From behind one ear, past her clavicle and into the neck of her T-shirt, ran a twisting rope of scar tissue. Its nudity was shocking, but Patrick recovered well enough by moving his gaze to the painting the woman carried under one arm. It was wrapped in brown paper.

She said, ‘Hi,' and shifted the painting to offer her hand. ‘Sarah Lime.'

He shook her hand. ‘Patrick. Pleased to … you know.' Then, hasty and apologetic, he invited her to sit.

She thanked him and did, setting the painting against his desk. She laced her hands in her lap.

He sat with elbows on the desk, playing with a Biro.

She said, ‘Actually, I was hoping to see Jane. Your, um … She came in—to my shop. A while ago. To have a look round. And she …' She nodded at the brown paper square. ‘She bought this. She decided she wanted it on the spot. It wasn't actually finished.'

‘That sounds like Jane.'

‘So—is she? Actually around?'

‘Actually, no. She's in Zaire, of all places.'

‘Zaire?'

‘Hunting monkeys.'

She knotted her hands. ‘Okay. Well, not to worry.'

‘Right,' said Patrick. ‘Well, thanks for dropping it off.'

‘Right, then.' Sarah stood, putting her bag on her shoulder.

Patrick stood, too.

She said, ‘Best be off.'

‘Okay. Thanks again.'

‘No problem. I expect I'll see you again.'

‘Absolutely. I must drop round the shop. Gallery. Shop.'

‘Quay Lime.' She jerked a thumb over her shoulder, like someone dancing the hitch-hiker. ‘On the front. By the chip shop. Can't miss it.'

‘I'll do that.' He spread a hand to show her the small office crammed with old desks and crappy old filing cabinets and dusty piles of paper—stuff he was supposed to have read and never would, stuff he was supposed to sign but didn't bother. ‘This place could do with brightening up.'

‘Excellent.'

‘Excellent.'

She hesitated in the doorway, about to say something, but instead she said, ‘Cheers,' and on the way out she struck her hip on the corner of Mrs de Frietas's oversized and malevolent desk.
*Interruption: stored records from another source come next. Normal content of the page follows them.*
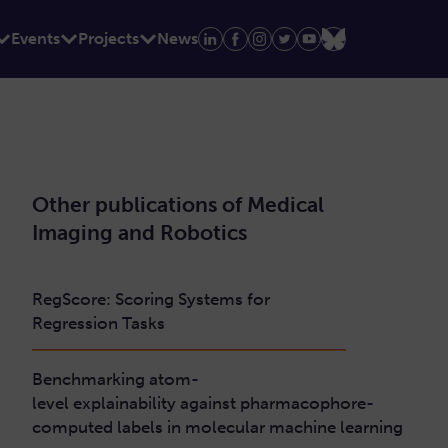
Events
Projects
News
Other publications of Medical
Imaging and Robotics
RegScore: Scoring Systems for
Regression Tasks
Benchmarking atom-
level explainability against pharmacophore-
computed labels in molecular machine learning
He heard Sarah's yelp and her wounded apology, and finally the door closing. When she had safely gone, he fiddled with the Biro and let the awkwardness work its way through his system and drain away.

All it was, Jane had bought a painting without telling him. She'd done worse things; spending all their money on a chimpanzee sanctuary, for example.